Работы в связи с войной стало мало. Нам пришлось в поисках ее поехать в Уфтюгу. Ехали по первому заморозку, на телеге по замерзшей грязи, отчаянно трясло. Сам я, конечно, шел пешком, но в телеге сидела жена с детьми, и я боялся, что дети от такой езды разревутся, но они за всю дорогу ни разу не поплакали. Нюше тогда было только два месяца.
В Уфтюге отдельной избы для семьи не нашел, пришлось поселить их вместе с хозяевами, а портняжить я пошел по домам один. Таким образом удавалось зарабатывать только на самое необходимое для существования.
Уфтюжане жили грязно, несмотря на то, что обеспечены материально они были лучше нашей Нюксенской волости — земли были удобнее, поэтому многие имели запасы хлеба год за год, а прикупали его очень немногие.
Когда впервые войдешь в их избу, страшная вонь вызывает тошноту, но, посидев полдня, поосвоишься и ничего, переносишь. Полы они мыли не тряпками, а скребли железной лопаткой, да и то раза два в год, поэтому на полу всегда лежал слой грязи с ноздреватой поверхностью. На полипах[257]
толсто пыли, если бросишь туда что-нибудь, то пыль поднимается столбом по всей избе.Почти в каждом доме была чесотка. Меряя своих заказчиков, я старался к ним не прикасаться. Грязный вид стряпухи, особенно ее грязные руки вызывали отвращение к пище, но делать нечего, приходилось, набравшись мужества, какой-то минимум ее проглатывать. Жене с детьми тоже жилось несладко, к тому же в одной избе с хозяевами.
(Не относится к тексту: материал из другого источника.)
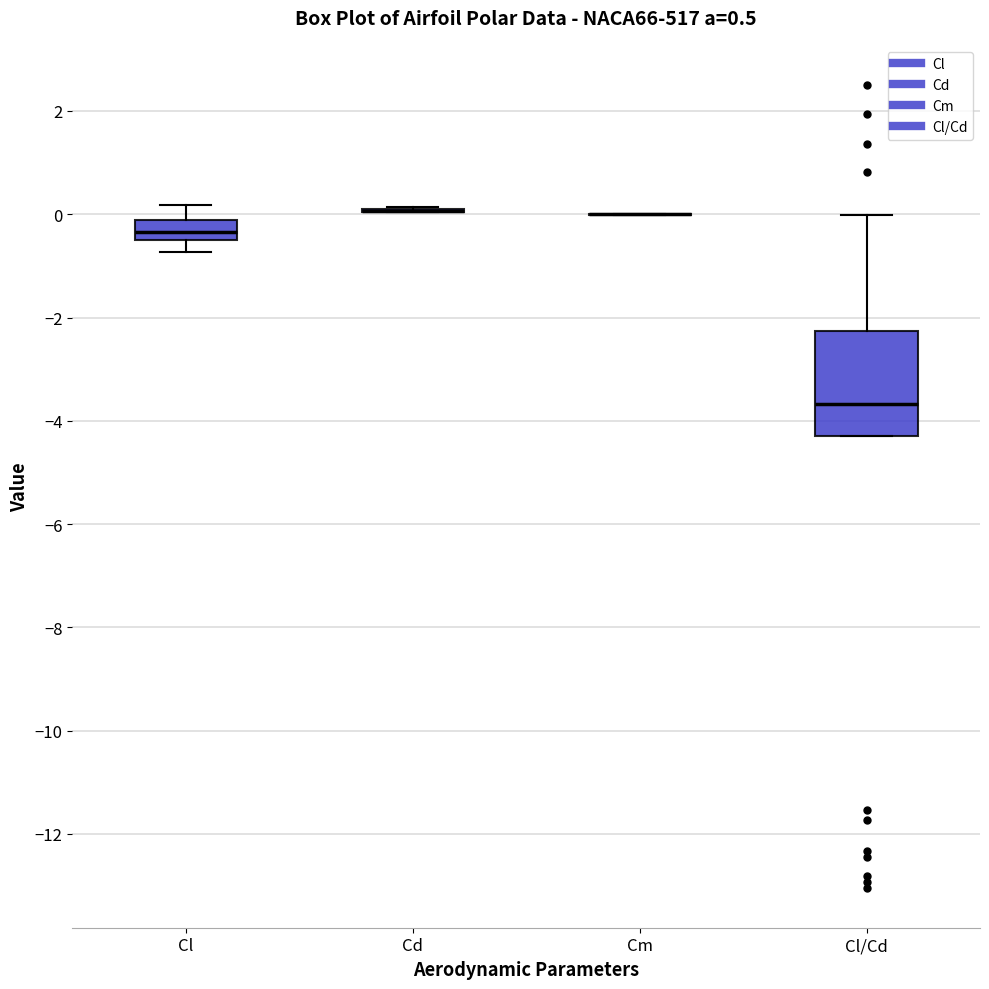

Which box is the tallest, from its lower edge to its upper edge?

Cl/Cd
Неудивительно, что сравнительно обеспеченная жизнь в Архангельске была для нас хорошим воспоминанием. Там, кажется, не случалось со мной и приступов «бешенства», какие случались после.
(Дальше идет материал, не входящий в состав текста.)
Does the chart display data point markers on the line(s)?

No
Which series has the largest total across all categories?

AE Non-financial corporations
Как ни тяжело вспоминать это, а тем более излагать на бумаге, но для полноты картины нашей мытарственной жизни необходимо сказать и об этом. Я, мечтавший когда-то о тихой, мирной, полной любви семейной жизни и негодовавший на своего отца, бившего мать, приходил временами в такое исступление, что колотил не только жену, но и своего столь любимого маленького сыночка. После совершения такой бессмысленной жестокости я готов был рвать на себе волосы и завыть от отчаяния.
Мне хотелось, чтобы жена, когда я приходил в исступление, дала бы мне смелый, решительный отпор, например, вооружившись хотя бы ножом, заявила бы, что она не позволит себя бить. Мне кажется, что тогда я проникся бы к ней уважением, которое удержало бы меня от рукоприкладства. Но у нее было единственное средство защиты — слезы, а они меня приводили в еще большее исступление.
Побив ее, я пытался оправдать себя тем, что, мол, она сама доводит меня до этого своим дурным характером. Но что я мог найти в свое оправдание, когда истязал ребенка!
Я часто задумывался, в чем причина того, что я одновременно и люблю, и истязаю? Не в том ли, что я вырос и жил под зверским гнетом отца и поэтому, может быть, стал просто ненормальным? Не знаю, ответа я не нашел и до сих пор. Может быть, мне следовало тогда полечиться в психиатрической больнице.